Exploring insect wing venation with persistent homology

Code & Notebook on GitHub

This post walks through a Python pipeline for analyzing insect wing venation using persistent homology, a tool from topological data analysis (TDA). By preprocessing wing images into 2D point clouds, we can detect loop structures in the venation using TDA. I demonstrate the method using wing images from a dragonfly, cicada, and grasshopper, and briefly discuss how their structural patterns are shown in persistence diagrams.

wing1 wing2 wing3

Wing photo source: Dragonfly, Cicada, Grasshopper

Procedure

Outline:

Use scikit-image to preprocess images
Use scikit-TDA (ripser.py and persim) for topological data analysis

1. Process images

Let’s use a forewing of dragonfly as the example. The image preprocessing includes the following steps:

Load image in grayscale
Denoise
Convert to binary image
Skeletonize
Make into point cloud

import numpy as np
import matplotlib.pyplot as plt
from skimage import io, color, filters, morphology
from skimage.restoration import denoise_bilateral
from skimage.filters import threshold_local
from skimage.morphology import skeletonize

1.1 Load image in grayscale

img = io.imread("wing_dragonfly.jpg", as_gray=True)

1.2 Denoise

The printed image might not look much different before and after denoising, but it does clean out some dots within the venation windows later in the binary image, which would likely make some difference in TDA results.

img_denoise = denoise_bilateral(img, sigma_color=0.05, sigma_spatial=15)

1.3 Convert to binary image

Instead of using a fixed global threshold (which may fail under uneven lighting), we apply local thresholding, which adapts based on the pixel’s neighborhood.
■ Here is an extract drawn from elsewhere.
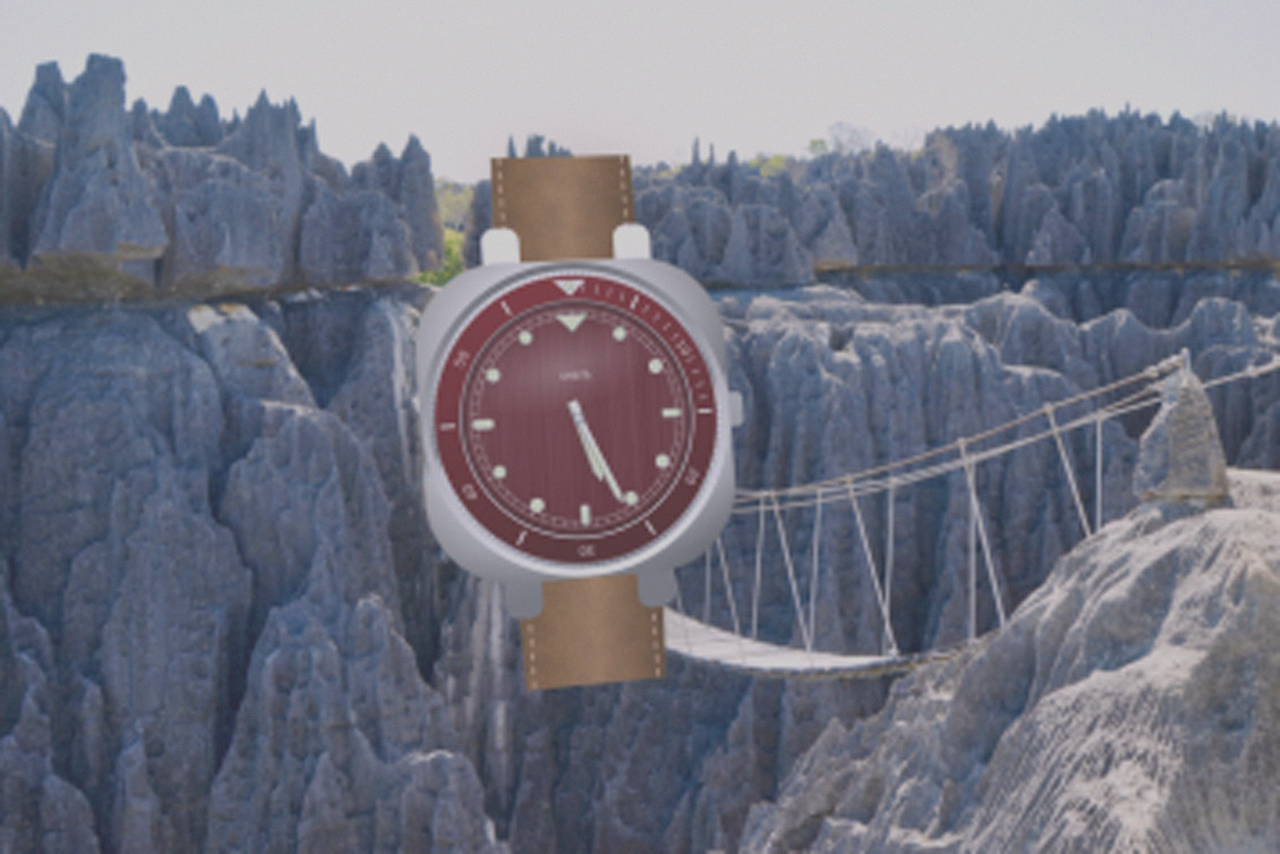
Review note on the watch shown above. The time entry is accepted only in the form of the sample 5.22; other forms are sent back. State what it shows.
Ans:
5.26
The local threshold is computed as the weighted mean of surrounding pixels (set by block_size), minus a constant (offset).

local_thresh = threshold_local(img_denoise, block_size=35, offset=.001)
img_binary = img_denoise < local_thresh

1.4 Skeletonize

Skeletonization reduces each vein to a 1-pixel-wide path, preserving the structure while greatly reducing the number of points.

img_skeleton = skeletonize(img_binary)

1.5 Convert to point cloud

# Get coordinates of all foreground pixels (vein areas)
points = np.column_stack(np.nonzero(img_skeleton))  # shape: (N, 2)

1.6 Subsampling

Subsampling reduces computational cost in TDA, but there’s a trade-off: too few points may miss topological features, while too many increase runtime. Choose n_sample based on dataset size and analysis goals.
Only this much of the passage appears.